# Do ALUs perform all/most N operations before running through the multiplexer?

I'm doing some self-study on hardware and currently implementing an ALU. The way I'm designing it is such that I have an N:1 MUX (N inputs yield a single output (16 bit number) based on selector bits). I feed in 2 16-bit numbers with a series of control bits to get my output.

My question is that I have a bunch of gates that execute before they hit the MUX and then the MUX says "based on these control bits I'll output this calculation". Just wondering if it is inefficient to execute all these operations even if they aren't used/outputted.

For example, if I simply want to negate A, the circuit will still perform other arithmetic operations despite not using them at all in the final result. It seems like it would increase the time to get the desired result since you're running through more gates.
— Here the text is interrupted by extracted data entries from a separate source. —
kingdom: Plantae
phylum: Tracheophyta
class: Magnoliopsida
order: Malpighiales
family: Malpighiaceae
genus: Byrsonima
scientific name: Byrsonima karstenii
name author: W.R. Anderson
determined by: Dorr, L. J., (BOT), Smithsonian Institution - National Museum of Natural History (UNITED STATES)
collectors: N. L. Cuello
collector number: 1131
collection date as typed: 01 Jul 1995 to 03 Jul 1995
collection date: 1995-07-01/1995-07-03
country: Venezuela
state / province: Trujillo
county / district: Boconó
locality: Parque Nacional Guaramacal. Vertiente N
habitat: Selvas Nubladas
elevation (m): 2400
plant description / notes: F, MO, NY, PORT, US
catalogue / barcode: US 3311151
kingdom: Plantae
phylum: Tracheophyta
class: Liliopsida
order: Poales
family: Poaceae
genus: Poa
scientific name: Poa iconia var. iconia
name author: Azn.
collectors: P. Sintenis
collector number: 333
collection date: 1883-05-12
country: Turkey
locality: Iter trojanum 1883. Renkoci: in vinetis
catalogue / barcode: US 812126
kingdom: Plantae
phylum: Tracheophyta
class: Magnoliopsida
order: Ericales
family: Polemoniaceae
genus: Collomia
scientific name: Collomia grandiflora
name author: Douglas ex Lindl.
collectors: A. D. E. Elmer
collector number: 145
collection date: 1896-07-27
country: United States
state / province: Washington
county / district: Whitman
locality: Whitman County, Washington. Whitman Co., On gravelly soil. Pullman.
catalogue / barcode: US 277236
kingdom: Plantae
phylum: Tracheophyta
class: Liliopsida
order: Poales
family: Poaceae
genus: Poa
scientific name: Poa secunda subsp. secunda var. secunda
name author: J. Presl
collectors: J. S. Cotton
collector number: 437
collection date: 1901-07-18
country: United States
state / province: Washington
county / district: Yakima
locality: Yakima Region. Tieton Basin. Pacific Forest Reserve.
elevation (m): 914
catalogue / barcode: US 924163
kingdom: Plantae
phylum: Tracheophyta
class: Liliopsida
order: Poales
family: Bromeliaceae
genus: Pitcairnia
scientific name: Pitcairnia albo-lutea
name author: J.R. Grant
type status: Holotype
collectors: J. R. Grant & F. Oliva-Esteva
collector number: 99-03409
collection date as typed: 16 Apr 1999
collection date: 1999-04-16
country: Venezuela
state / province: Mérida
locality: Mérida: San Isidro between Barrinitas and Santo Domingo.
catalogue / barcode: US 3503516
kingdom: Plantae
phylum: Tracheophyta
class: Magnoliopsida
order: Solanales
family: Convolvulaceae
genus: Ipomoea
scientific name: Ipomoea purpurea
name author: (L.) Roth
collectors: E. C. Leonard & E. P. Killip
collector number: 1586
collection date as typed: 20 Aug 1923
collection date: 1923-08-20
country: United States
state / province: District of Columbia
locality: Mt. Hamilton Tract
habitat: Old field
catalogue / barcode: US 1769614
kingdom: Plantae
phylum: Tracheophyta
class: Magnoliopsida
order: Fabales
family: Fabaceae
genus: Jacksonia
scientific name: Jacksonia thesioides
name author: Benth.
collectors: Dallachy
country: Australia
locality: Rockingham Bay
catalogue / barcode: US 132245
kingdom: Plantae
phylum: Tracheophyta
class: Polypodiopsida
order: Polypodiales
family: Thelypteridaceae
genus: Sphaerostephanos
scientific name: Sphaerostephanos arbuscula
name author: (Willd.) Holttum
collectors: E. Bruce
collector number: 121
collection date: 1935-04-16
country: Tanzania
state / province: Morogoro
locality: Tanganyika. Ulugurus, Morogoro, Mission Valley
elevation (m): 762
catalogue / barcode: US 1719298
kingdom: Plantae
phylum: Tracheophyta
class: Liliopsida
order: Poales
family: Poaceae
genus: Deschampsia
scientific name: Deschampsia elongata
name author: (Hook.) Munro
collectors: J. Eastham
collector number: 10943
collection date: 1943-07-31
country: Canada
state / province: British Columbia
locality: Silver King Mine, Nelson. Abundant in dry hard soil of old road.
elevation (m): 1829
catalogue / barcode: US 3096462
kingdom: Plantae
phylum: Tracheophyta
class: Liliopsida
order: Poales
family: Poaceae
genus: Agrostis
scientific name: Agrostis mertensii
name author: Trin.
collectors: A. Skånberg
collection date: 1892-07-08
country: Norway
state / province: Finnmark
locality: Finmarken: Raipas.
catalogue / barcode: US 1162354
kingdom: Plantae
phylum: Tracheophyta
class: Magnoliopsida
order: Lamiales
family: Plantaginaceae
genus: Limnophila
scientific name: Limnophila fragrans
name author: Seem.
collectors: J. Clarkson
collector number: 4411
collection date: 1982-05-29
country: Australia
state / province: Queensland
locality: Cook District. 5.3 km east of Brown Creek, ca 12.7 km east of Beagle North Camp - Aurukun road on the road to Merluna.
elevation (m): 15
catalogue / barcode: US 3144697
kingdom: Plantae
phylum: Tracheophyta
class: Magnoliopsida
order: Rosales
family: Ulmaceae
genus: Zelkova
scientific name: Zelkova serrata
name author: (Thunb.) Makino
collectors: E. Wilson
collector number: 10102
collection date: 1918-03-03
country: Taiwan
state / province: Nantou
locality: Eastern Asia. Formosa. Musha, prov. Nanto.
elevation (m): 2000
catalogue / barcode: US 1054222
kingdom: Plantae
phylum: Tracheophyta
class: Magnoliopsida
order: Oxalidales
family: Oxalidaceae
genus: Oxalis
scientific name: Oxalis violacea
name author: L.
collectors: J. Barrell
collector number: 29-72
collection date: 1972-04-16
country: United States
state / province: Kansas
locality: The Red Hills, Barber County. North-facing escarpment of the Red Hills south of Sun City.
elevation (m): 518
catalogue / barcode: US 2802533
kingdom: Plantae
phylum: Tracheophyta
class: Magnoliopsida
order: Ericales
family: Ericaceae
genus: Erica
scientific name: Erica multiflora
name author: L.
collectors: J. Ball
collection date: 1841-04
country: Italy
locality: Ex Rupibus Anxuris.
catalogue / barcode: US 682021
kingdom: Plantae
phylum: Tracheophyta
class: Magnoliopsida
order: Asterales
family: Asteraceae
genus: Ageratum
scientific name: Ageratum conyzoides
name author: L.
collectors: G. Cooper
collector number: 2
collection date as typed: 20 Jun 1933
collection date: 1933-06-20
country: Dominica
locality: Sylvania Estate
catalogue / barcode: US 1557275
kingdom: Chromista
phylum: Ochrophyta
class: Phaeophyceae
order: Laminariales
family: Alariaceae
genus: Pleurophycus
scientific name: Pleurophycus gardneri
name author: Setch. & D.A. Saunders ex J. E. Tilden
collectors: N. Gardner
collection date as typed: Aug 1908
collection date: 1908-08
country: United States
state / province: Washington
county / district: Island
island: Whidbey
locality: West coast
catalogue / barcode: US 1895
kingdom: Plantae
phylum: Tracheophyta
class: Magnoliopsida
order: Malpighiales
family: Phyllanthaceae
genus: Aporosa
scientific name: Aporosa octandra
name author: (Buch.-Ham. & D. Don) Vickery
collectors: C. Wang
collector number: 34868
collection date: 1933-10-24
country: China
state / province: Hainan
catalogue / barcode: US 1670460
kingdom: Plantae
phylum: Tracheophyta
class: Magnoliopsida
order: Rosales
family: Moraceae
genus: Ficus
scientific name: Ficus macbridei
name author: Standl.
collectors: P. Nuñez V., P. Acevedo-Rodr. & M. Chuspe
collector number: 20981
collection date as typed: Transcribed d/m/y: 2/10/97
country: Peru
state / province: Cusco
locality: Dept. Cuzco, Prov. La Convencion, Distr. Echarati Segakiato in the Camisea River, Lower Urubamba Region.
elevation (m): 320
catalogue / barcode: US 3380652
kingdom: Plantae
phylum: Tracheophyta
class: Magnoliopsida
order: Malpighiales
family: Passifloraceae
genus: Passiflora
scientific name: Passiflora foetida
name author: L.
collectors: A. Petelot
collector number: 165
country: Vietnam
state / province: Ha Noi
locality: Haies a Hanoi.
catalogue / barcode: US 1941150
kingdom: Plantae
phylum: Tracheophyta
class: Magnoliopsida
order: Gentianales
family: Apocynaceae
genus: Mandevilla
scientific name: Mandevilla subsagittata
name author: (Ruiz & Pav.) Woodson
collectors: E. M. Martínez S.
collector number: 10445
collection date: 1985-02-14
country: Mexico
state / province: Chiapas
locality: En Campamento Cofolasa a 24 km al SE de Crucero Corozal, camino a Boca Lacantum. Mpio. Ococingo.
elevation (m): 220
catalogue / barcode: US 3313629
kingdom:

• What's the alternative proposal? May 17 '20 at 15:25
• I don't have one, just curious if that's how it works in practice from a high-level.
– Ryan
May 17 '20 at 15:25
• @Ryan Are you asking if this is "wasting" (inefficient with) resources? If so, there are other ways to implement this kind of design. In fact, higher end processors do things differently. Are you asking what those other techniques might be? Or am I misunderstanding you?
– jonk
May 17 '20 at 16:43
• A common design of an ALU is simply creating each block of instructions and feeding it to the MUX and having the user select which instructions they wish to call. Will multiple of these blocks be activated? Yes, they may but with the MUX you can select which instruction to execute. The operands you feed into the ALU could very well be applied to each instruction but to avoid multiple outputs of each of these instructions, that's where the MUX comes in.
– user103380
May 17 '20 at 16:49
• @KingDuken I provided a diagram in my comment. Have a look and see if this is what you are considering. The longest path through will determine the cycle time. But I think the OP is asking if there are other approaches... and there are. The PPro and P II and beyond use registration stations and break them into separate functional units to operate in parallel, when possible. So there is more than one approach. I suspect the OP wants to see those other approaches.
– jonk
May 17 '20 at 16:50

Using any modern synthesis tool you can be reasonably sure it'll optimise away any redundancy it possibly can, to the point of sometimes eliminating the entire design if it wasn't tested properly in simulation first.

So, yes this is inefficient; but synth will fix that.

Better to keep what you write simple, clean and clear. 16 ops and a 16:1 MUX fills that bill.

In case all arithmetic operations are performed in the same number of clock cycles, some operations (e.g multiplication) will limit the maximum clock frequency achievable.

I can tell two similar solutions. I will assume multiplication is the bottleneck, as an example.

1. Pipelining bottleneck operations

Say all other operations are performed in one clock cycle, still we can split multiplication into several clock cycles, 2 cycles for example. The CPU needs to stall for one cycle when multiplication is performed. This brings some extra control logic, but roughly doubles the maximum clock frequency.

There are two challenges for this solution. First, pipelining is not easy for some arithmetic operations, however this can be done by the synthesis tool using some retiming (register balancing) commands. Second, the area will increase by about 16 flip-flops.

2. Defining multi-cycle paths

This is a better solution I think. Again extra control logic is required to stall the CPU, but we don't need to pipeline and put additional flip-flops. We should just tell the synthesis tool that multiplication logic is a multi-cycle path. For example, the set_multicycle_path command can be used in Synopsys Design Compiler.

You may be interested in the old TI 74181 4bits ALU which was used in many mincomputers in the 70's:

https://en.wikipedia.org/wiki/74181

A clever arrangement of gates to generate many different operations.

• Additions and subtractions can be combined by conditionally inverting an input and using the carry-in (for two's complement)
• Logical operations can be merged with some arithmetical by removing carry propagation.
• Not / Neg likewise is using the subtraction inverter and a carry-in. Or Inc/Dec using the adder.
• Shift left as an addition... etc.

Depending on the amount of optimisation you want to achieve, you may let a logic synthesis tool do all the optimisations from an high level description, or manually tune it. Sometimes with RISCs some bits in CPU opcodes can be used to control multiplexers or drive constants in the ALU without further decoding.